Ok, maybe not afraid of the rain, but close…
On second thought, one of our dogs might actually be afraid of the rain. The second a drop of water falls from the sky, she refuses to go outside onto the grass, and if we force her to, she tiptoes around the dewy blades as gently as possible, acting like we are forcing a horrible death upon her.
With some of the recent storms that have recently taken over Ohio during the what should be sleeping hours of the morning, sleep has been hard to come by. If not for the loud bangs of thunder or the bright flashes of lightning, then it’s two 40+ pound dogs who think they are sneaky as they try to tip-toe onto the bed one paw at a time, then quickly lay down in a ball as still as possible. Stealthy they are not, but totally adorable they are.

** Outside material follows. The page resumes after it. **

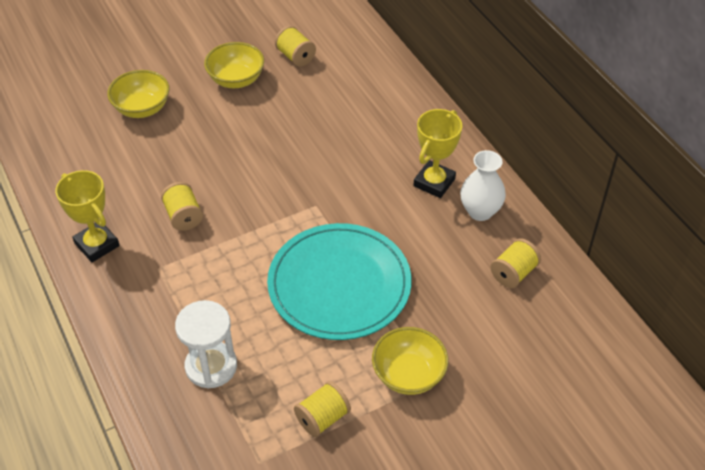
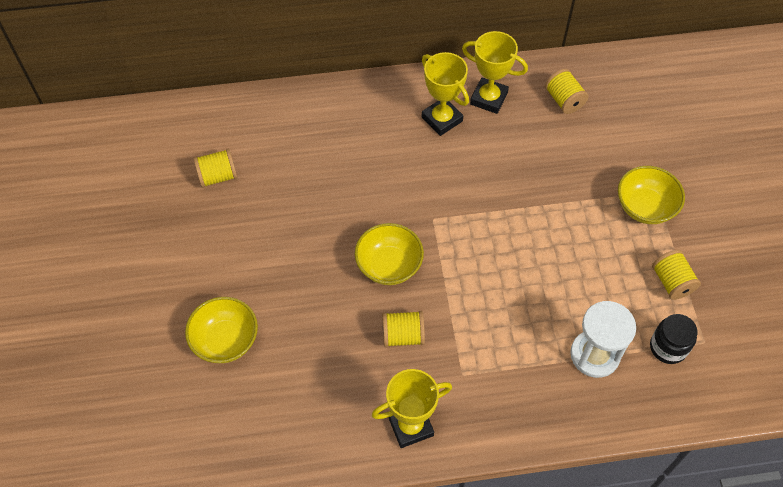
camera: 70 degrees left, 10 degrees up
(236, 79) = (225, 239): yellow bowl -> yellow bowl (389, 265)
(241, 429) = (668, 347): none -> black jar
(339, 284) = (534, 228): turquoise plate -> none
(480, 211) = (488, 98): white vase -> yellow trophy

Yes, our dogs, Sweetie and Brownie, are afraid of storms and want to snuggle in close as soon as that first clap of thunder sounds off in the far distance. Unfortunately, they don’t stay in that tight ball. Within minutes, they are sprawled out, and I am usually the one hanging on for dear life to the edge of the bed, clutching whatever piece of the blanket I can salvage for myself in an attempt to stay warm. I’ll try to make due with what I have, but soon, I start to slip off and know that something has to change.
“Go to bed.” I will say if Anthony does not beat me to it.
There are two audible sighs, and then two dogs jumping from the bed as they disperse to their own corners of the room to lay on their cushy doggie beds. I sprawl back out into my own comfortable sleeping position, close my eyes and finally start to drift off again…
…and five minutes later, as soon as thunder rumbles once more, I feel one paw at a time pressing into the mattress as a dog tries to sneak stealthily back onto the bed. And then the cat jumps up. And so the cycle repeats itself over and over again. On these nights, Anthony and I are lucky to get five hours total of broken sleep.
This pattern has gotten me to think that surely there is something that can be done to make our fur-babies feel more at ease during storms. After all, I doubt that our pets are the only ones who become anxious and afraid. Other than letting them take over the bed, here are some of the suggestions that I have found through doing a little digging around Google. Keep in mind that I am not an expert.
- Have a safe place for your doggie such as a crate so that he/she can feel safe. Placing a blanket and favorite chew toy in with then can help them feel secure. If a crate is not possible, make sure that your dog is in a secure area where they cannot get hurt. (woodbridgeanimalhospital.com)
- Use a recording of a storm. Play it softly at first while allowing it to gradually become louder. Go about your routine as normal while this is playing. This method can condition dogs to see that storms are nothing to worry about. (woodbridgeanimalhospital.com)
- If there are windows in the room, close the blinds so your dog cannot see outside. (purina.com)
- Use a wrap such as a Thundershirt, meant to ‘hug’ your dog and give him/her a sense of security. You can also use a cheaper option such as a small t-shirt that fits snuggly, but not squeezing too tight. (purina.com)
These are just a few tips that I stumbled across. Keep in mind that all dogs are different and all will react differently to various methods. One piece of advice that was found across all sites that I read was not to coddle your dog when afraid, as this just reinforces the frightened behavior during a storm.
What are some methods that you have found worked when it comes to keeping your dog (or cat) calm during a storm?